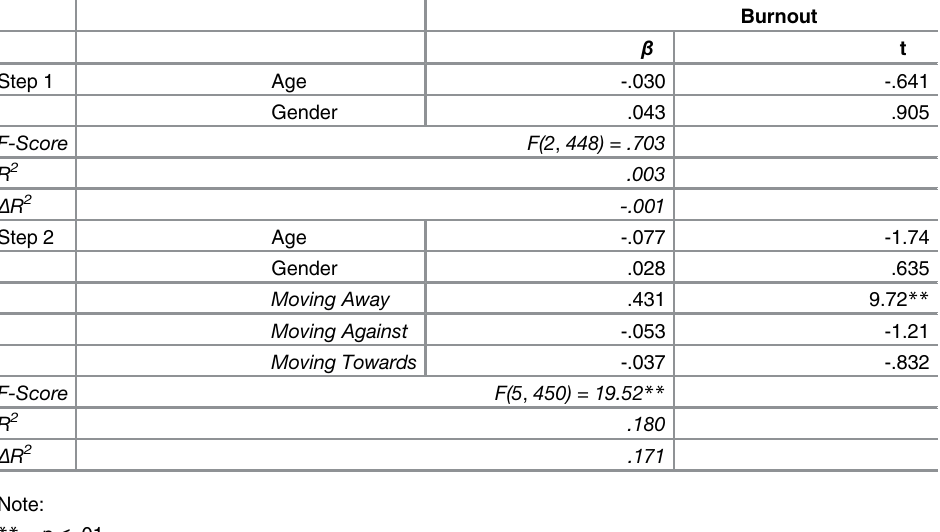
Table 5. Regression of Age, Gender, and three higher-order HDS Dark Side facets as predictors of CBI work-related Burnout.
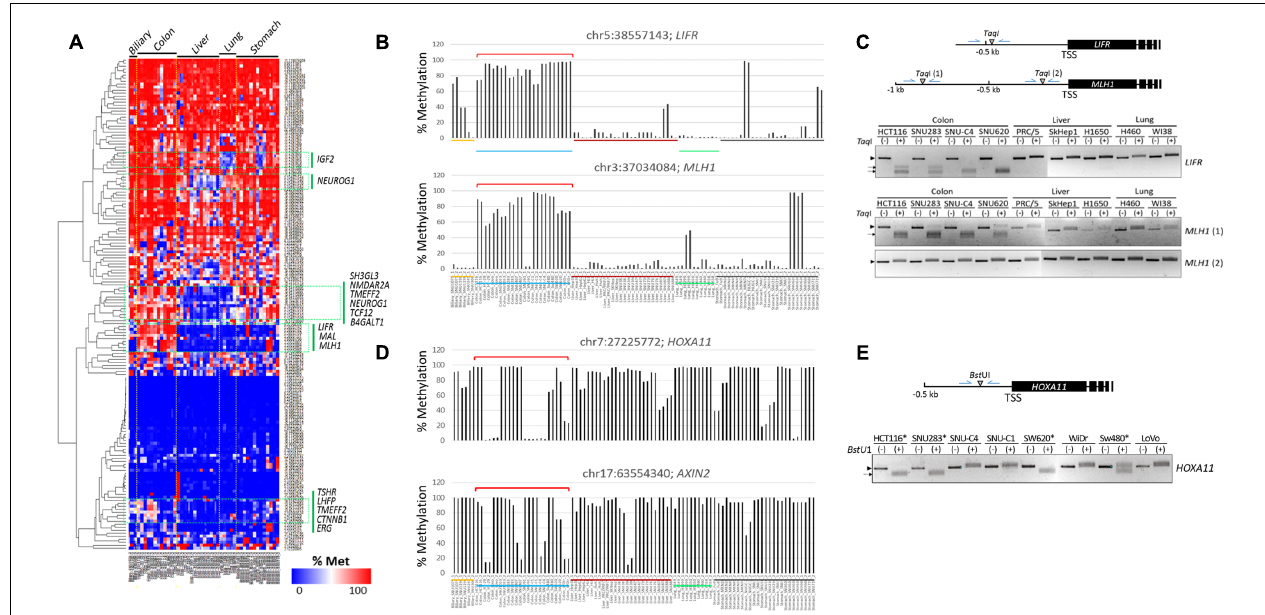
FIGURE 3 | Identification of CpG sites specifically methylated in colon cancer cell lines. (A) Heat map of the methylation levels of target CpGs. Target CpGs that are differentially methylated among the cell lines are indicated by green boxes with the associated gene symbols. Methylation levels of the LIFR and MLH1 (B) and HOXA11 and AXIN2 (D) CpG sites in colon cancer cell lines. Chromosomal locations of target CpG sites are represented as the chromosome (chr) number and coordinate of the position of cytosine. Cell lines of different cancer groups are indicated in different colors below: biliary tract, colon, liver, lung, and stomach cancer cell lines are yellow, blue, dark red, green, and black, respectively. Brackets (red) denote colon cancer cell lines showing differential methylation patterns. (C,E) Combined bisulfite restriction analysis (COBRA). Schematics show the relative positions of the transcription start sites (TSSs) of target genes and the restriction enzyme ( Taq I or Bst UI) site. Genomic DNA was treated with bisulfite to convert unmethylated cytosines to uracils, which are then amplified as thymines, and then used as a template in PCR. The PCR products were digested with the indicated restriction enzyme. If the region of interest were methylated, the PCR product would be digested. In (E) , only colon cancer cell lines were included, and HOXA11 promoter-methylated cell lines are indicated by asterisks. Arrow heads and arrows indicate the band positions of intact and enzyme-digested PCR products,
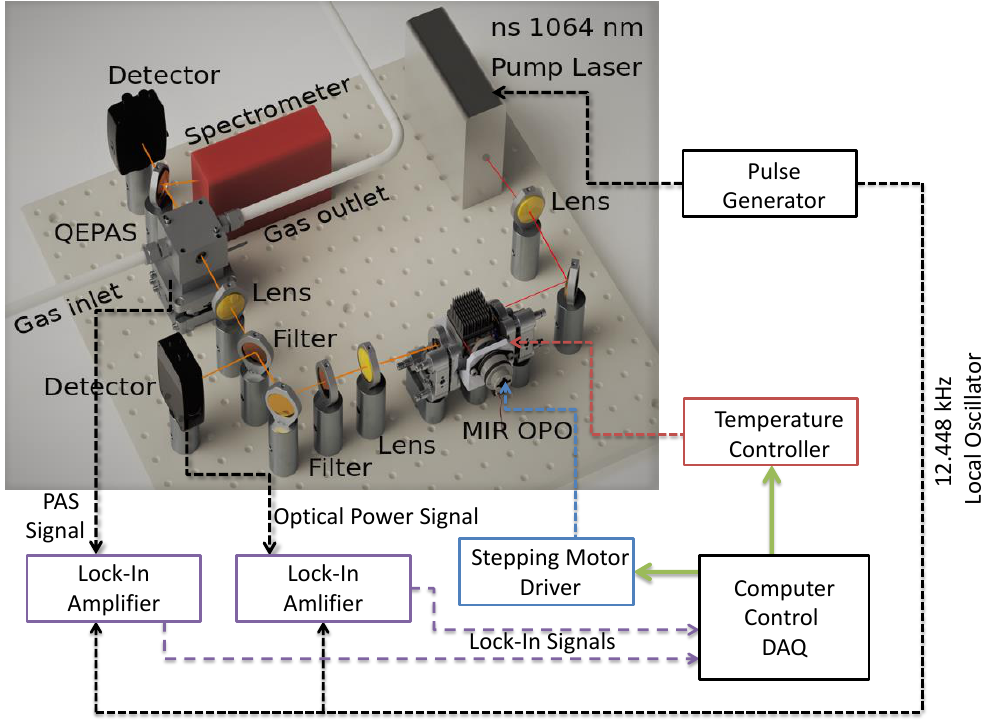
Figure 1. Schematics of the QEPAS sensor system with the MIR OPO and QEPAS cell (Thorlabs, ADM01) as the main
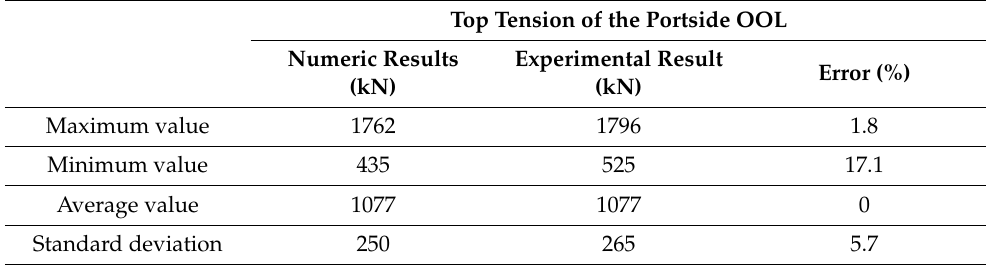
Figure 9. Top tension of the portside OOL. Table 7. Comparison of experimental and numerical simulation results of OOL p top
──────────
- **HOW TO COMPLETE THIS TASK**: Please return the lines above exactly, with the pictures omitted.

- **RESPONSE**:
Table 5. Regression of Age, Gender, and three higher-order HDS Dark Side facets as predictors of CBI work-related Burnout.
FIGURE 3 | Identification of CpG sites specifically methylated in colon cancer cell lines. (A) Heat map of the methylation levels of target CpGs. Target CpGs that are differentially methylated among the cell lines are indicated by green boxes with the associated gene symbols. Methylation levels of the LIFR and MLH1 (B) and HOXA11 and AXIN2 (D) CpG sites in colon cancer cell lines. Chromosomal locations of target CpG sites are represented as the chromosome (chr) number and coordinate of the position of cytosine. Cell lines of different cancer groups are indicated in different colors below: biliary tract, colon, liver, lung, and stomach cancer cell lines are yellow, blue, dark red, green, and black, respectively. Brackets (red) denote colon cancer cell lines showing differential methylation patterns. (C,E) Combined bisulfite restriction analysis (COBRA). Schematics show the relative positions of the transcription start sites (TSSs) of target genes and the restriction enzyme ( Taq I or Bst UI) site. Genomic DNA was treated with bisulfite to convert unmethylated cytosines to uracils, which are then amplified as thymines, and then used as a template in PCR. The PCR products were digested with the indicated restriction enzyme. If the region of interest were methylated, the PCR product would be digested. In (E) , only colon cancer cell lines were included, and HOXA11 promoter-methylated cell lines are indicated by asterisks. Arrow heads and arrows indicate the band positions of intact and enzyme-digested PCR products,
Figure 1. Schematics of the QEPAS sensor system with the MIR OPO and QEPAS cell (Thorlabs, ADM01) as the main
Figure 9. Top tension of the portside OOL. Table 7. Comparison of experimental and numerical simulation results of OOL p top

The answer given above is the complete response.